Last week, my partner (Kevyn), my five-month old son (Niko), and I weathered a ten-hour road-trip to Ann Arbor...and back. Cars are not my friends. Motion is not my friend. Ten hours of Kevyn's mixed music CDs - not my friends. On long trips, we often break up the music with comedy CDs. But once you've heard the same joke, oh, twenty-seven times, it gets pretty boring. This time, we were armed with podcasts. Kevyn's an ecologist, so we had several science podcasts ready and waiting. Being a thoughtful guy, he also downloaded a bunch of poetry podcasts, too, mostly from Poetry Magazine.
I'm always wagging my finger at people saying "Poetry is meant to be read out loud" in my firmest old-lady scolding voice (sorry old ladies, but you know you like to scold sometimes). And the victims of my finger-wagging are probably thinking "yeah, yeah, yeah, but how do I know how the poet wants it to be read?" Well, I've got an answer for you kids, sort of. Poetry podcasts! We listened to Carolyn Forche and Kim Addonizio, well known contemporary poets.
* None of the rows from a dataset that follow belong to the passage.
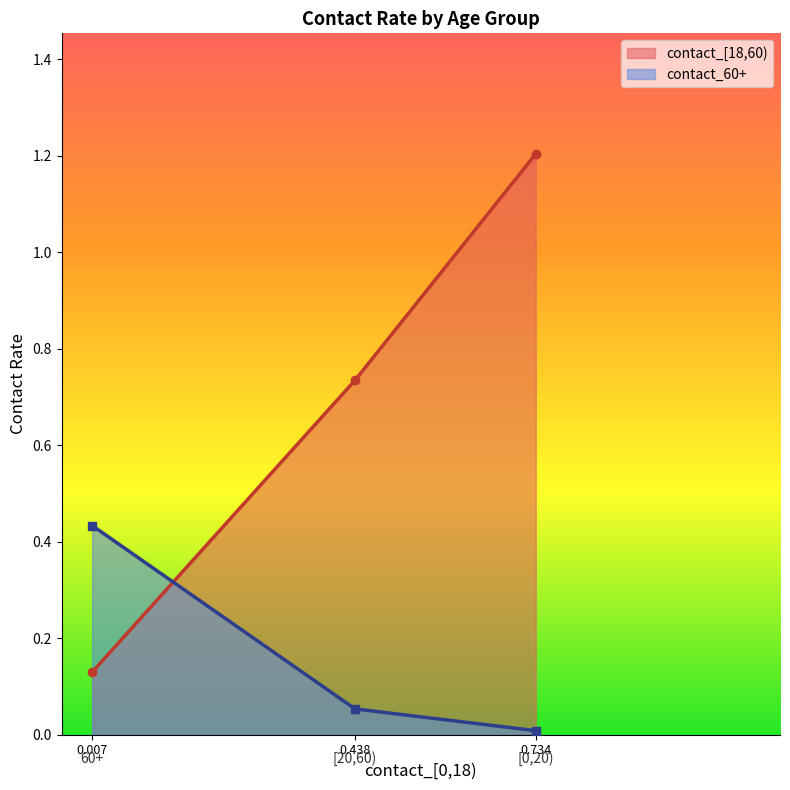

True or false: contact_[18,60) has a value of 1.1 at 0.438.

False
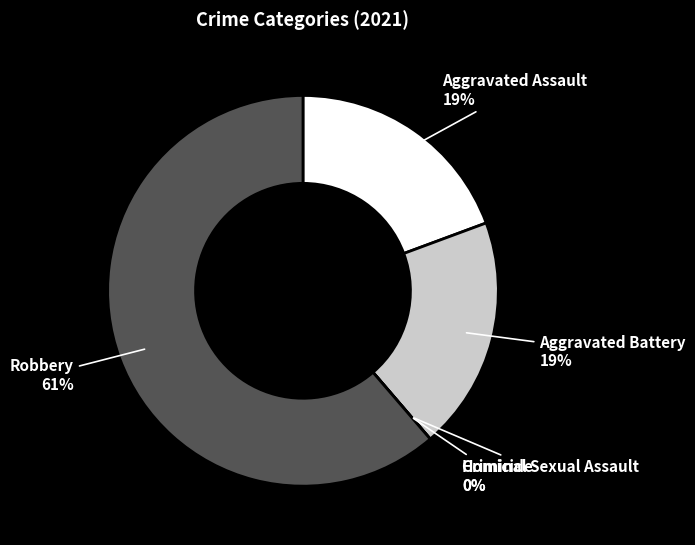

Which category accounts for the majority?

Robbery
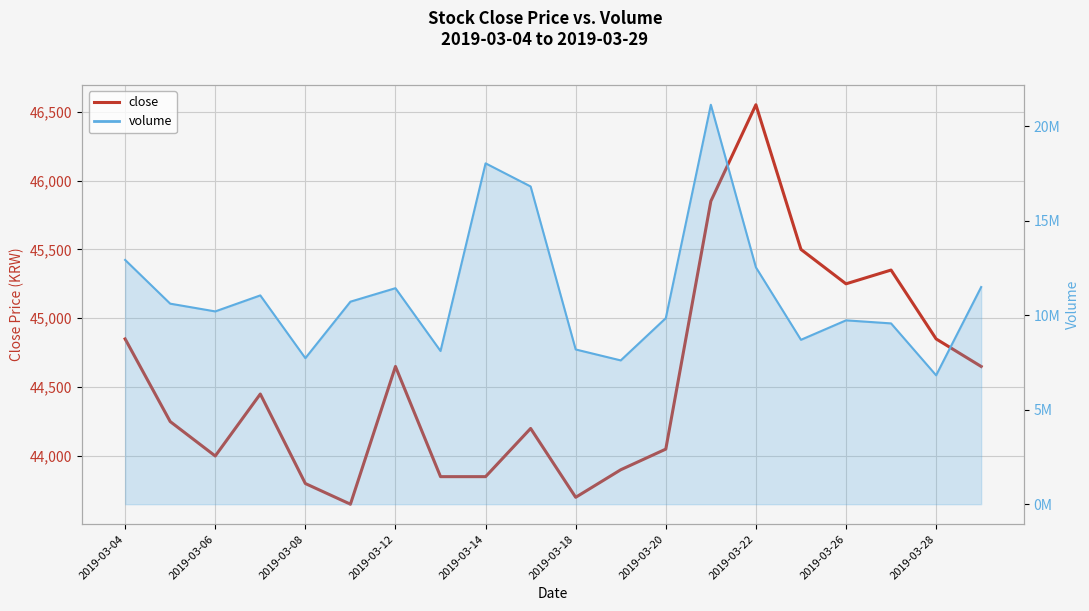

Reading left to right, transcribe all the data shown in this chart.

close: 44850	44250	44000	44450	43800	43650	44650	43850	43850	44200	43700	43900	44050	45850	46550	45500	45250	45350	44850	44650
volume_line: 12926539	10612405	10202544	11049749	7729069	10717408	11431977	8108343	18039161	16814163	8188876	7609563	9846242	21138016	12535911	8699728	9729811	9568081	6821306	11491713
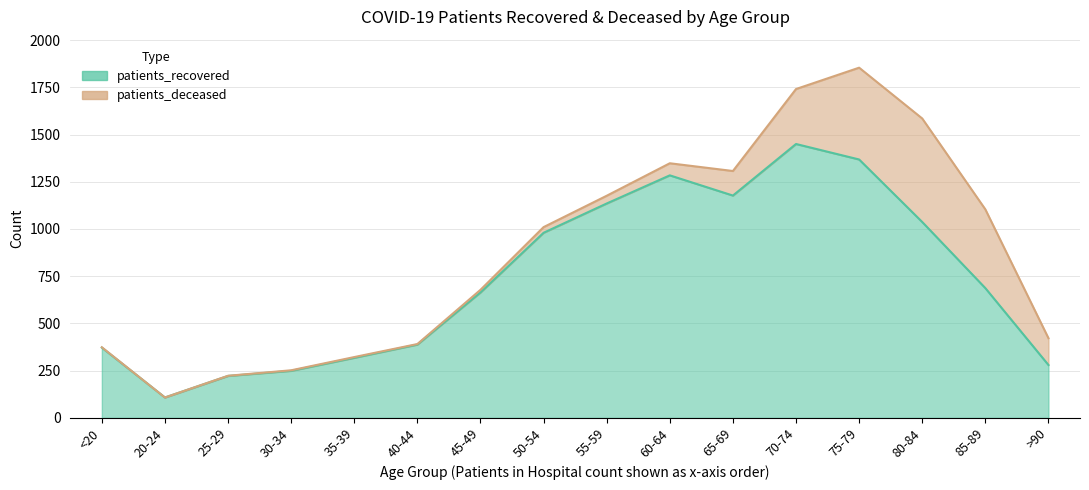

Which category has the lowest value across all series?

20-24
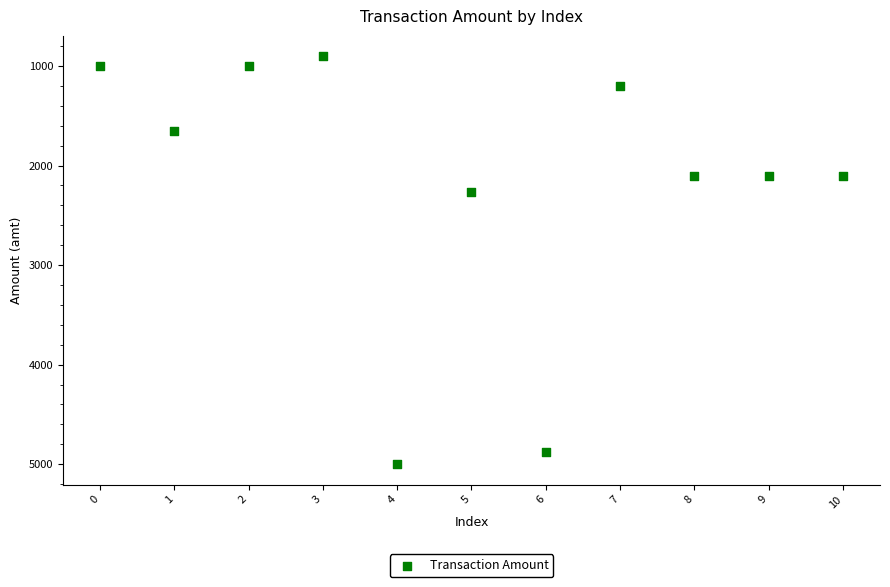

What is the range of Y values (max minus min)?

4099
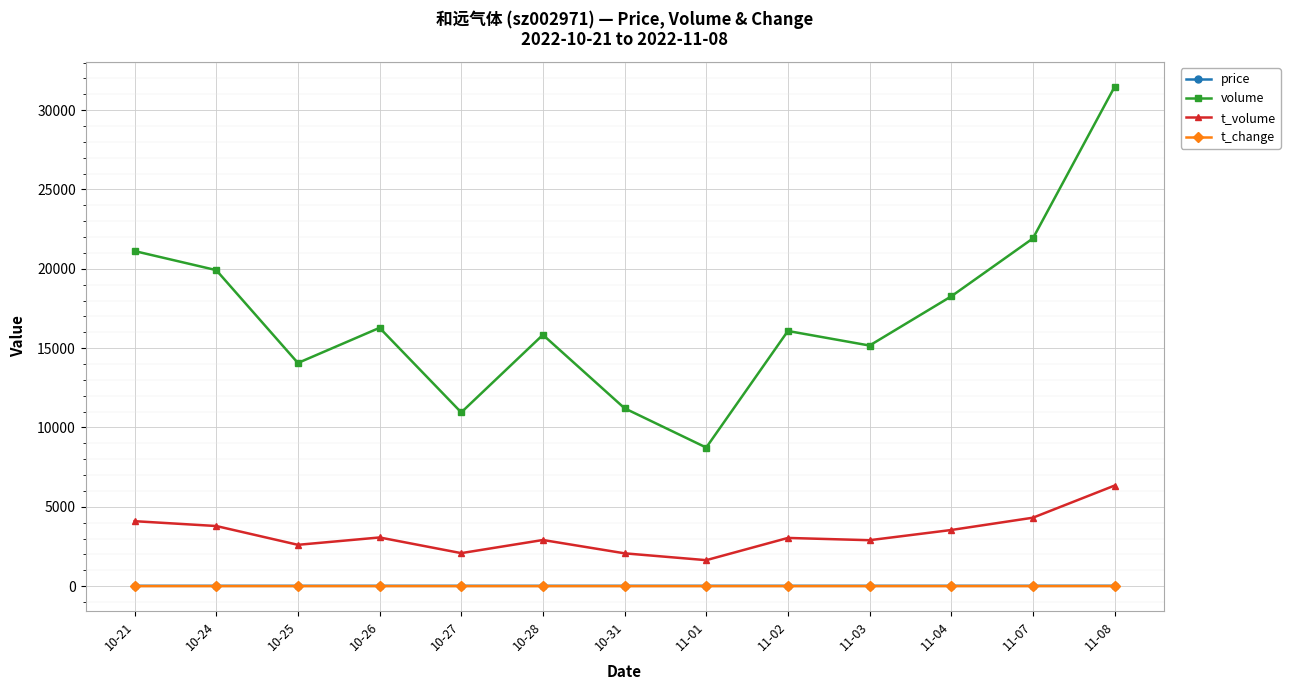

Where is the first local minimum for volume?

10-25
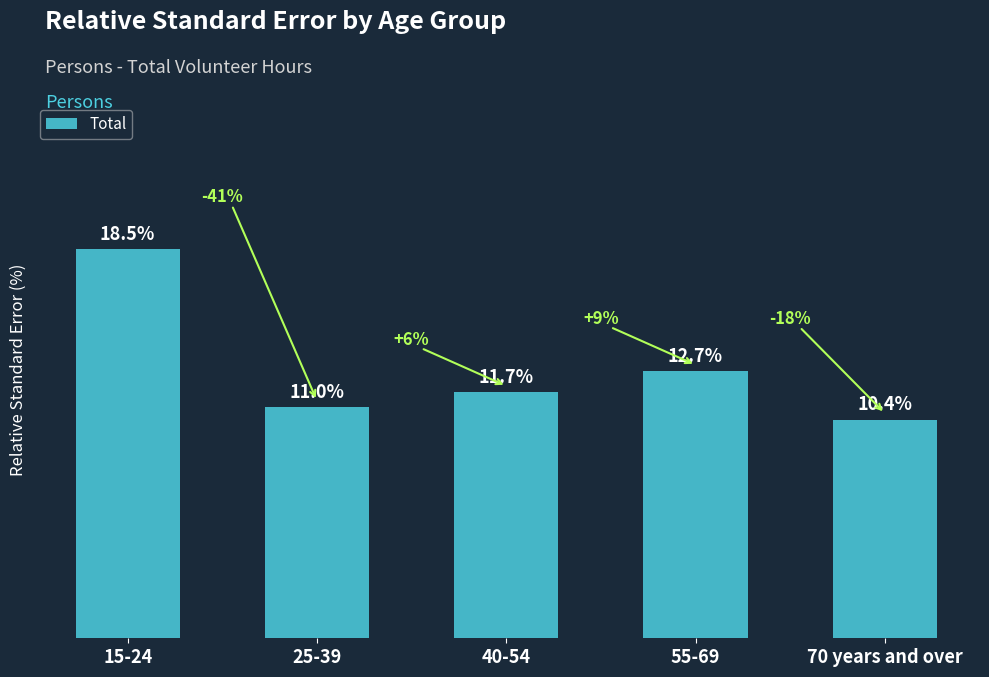

Are the bars horizontal?

No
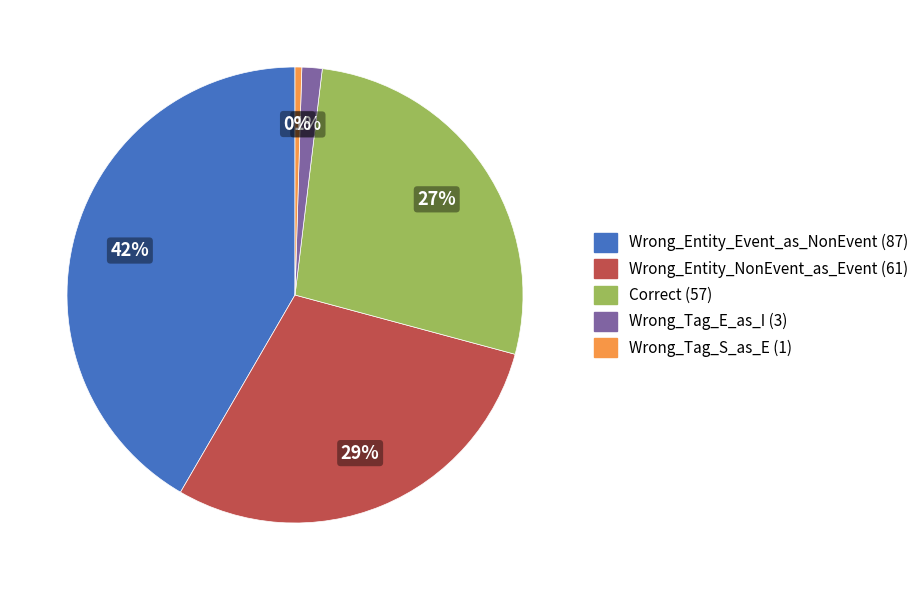

True or false: Wrong_Entity_Event_as_NonEvent accounts for 42% of the total.

True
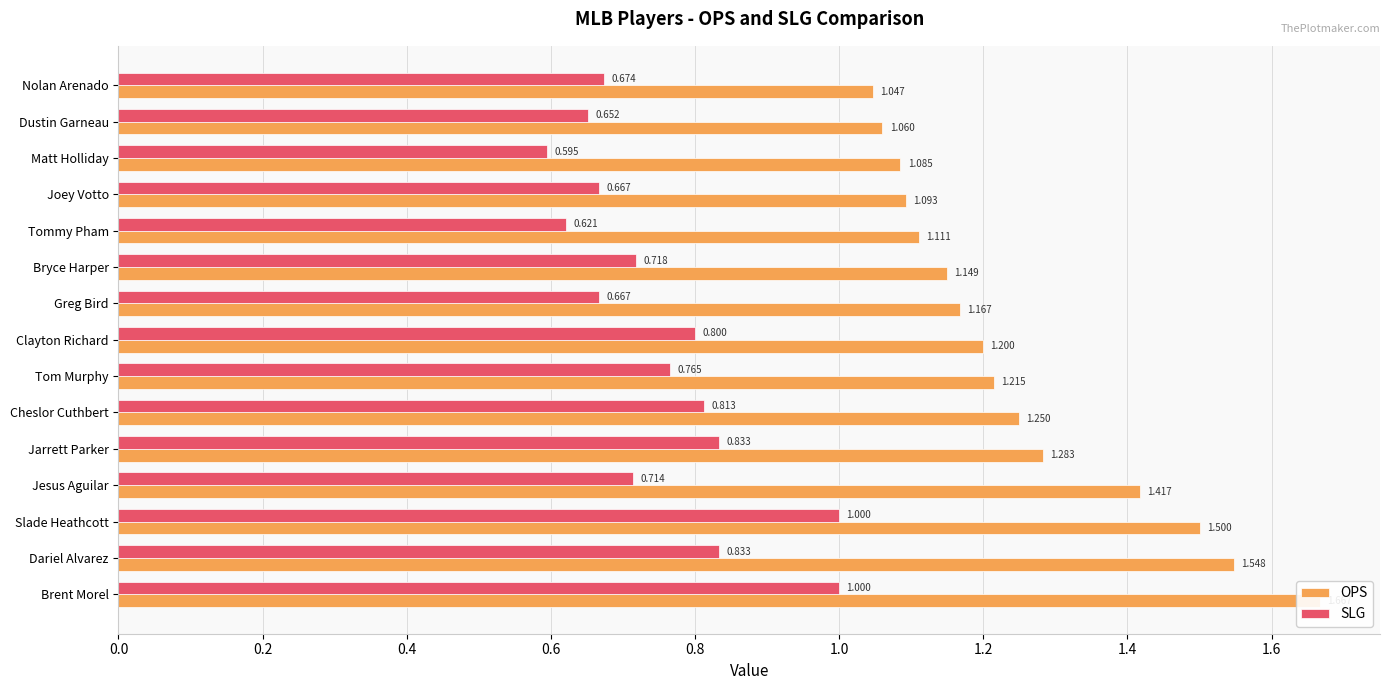

What is the value of the SLG bar at the 5th from the left?

0.8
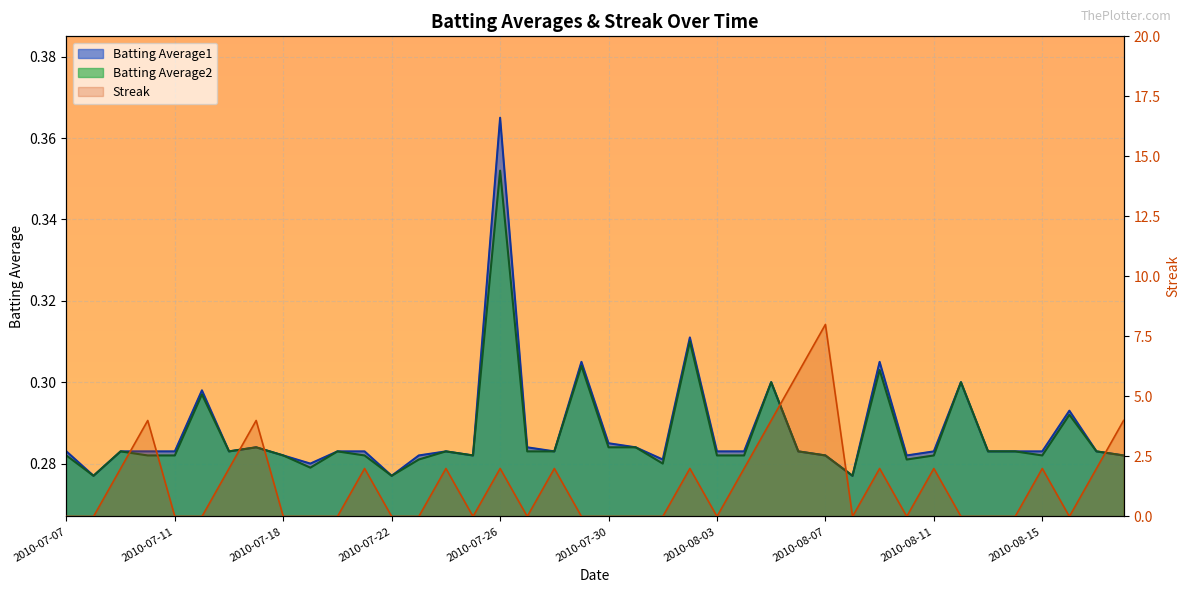

What is the difference between the maximum and minimum values?

8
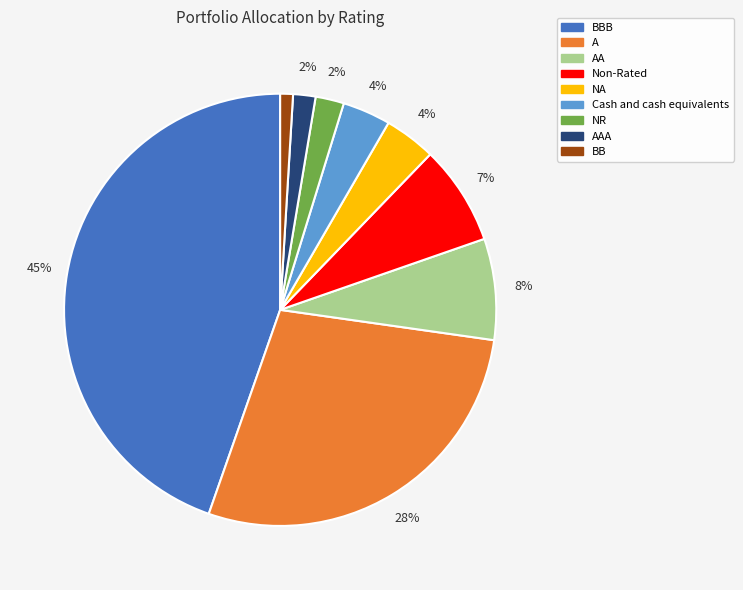

To the nearest percent, what percentage of the pie is NA?

4%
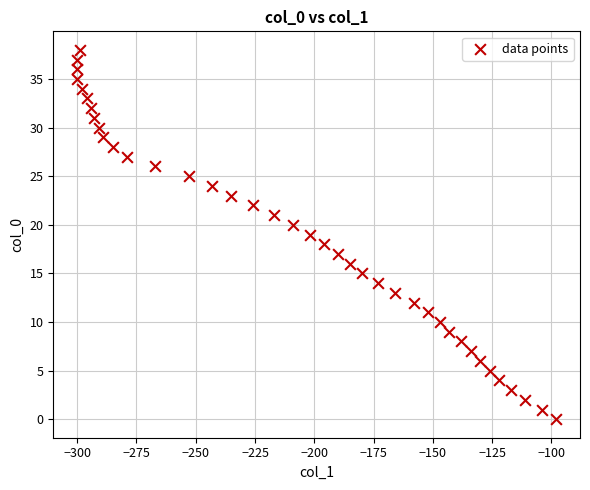

What is the range of Y values (max minus min)?

38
We also heard one of my new favorite poets, Jill Alexander Essbaum. And, you can listen to old and new poets online anytime! They may not be called "podcasts" technically, but poetryfoundation.org and poets.org are two websites just hanging out waiting for your fingertips to press "play."
More than hearing poems read by the poets who wrote them (which is totally awesome), poetry podcasts also have people talking about poetry. One podcast included three or four men talking about an eight-line William Carlos Williams poem for twenty-eight minutes. It was divine. Another podcast included a brief telephone interview with a critic of Williams. All of a sudden, for good or bad, I am engrossed with Williams. A third podcast involved the editors of Poetry Magazine conversing over the telephone with a woman in a retirement community. She and her fellow residents have a poetry club (so cool), and they were pretty peeved with Poetry Mag! Obtuse, she said. Meaningless words. And the editors actually had a dialogue with her! They asked her what her poetry group did and didn't like about the current issue. They gently answered her critiques with their own thoughts. Kevyn said "I really like these guys; they're not pretentious." Poetry podcasts are sweet. They're down-to-earth and often novice-friendly.
As a poet and poetry editor, I'm obsessed with this new way of bringing poetry to the people. At damselfly press, we're just beginning to jump the audio wagon. As I listened to my poets' recordings for our July issue, I got chills. It's mesmerizing and enlightening when you hear a poet read her work. When you read a poem, you put emphasis where you think it ought to be, but when you hear the poet read it herself, its magnificent.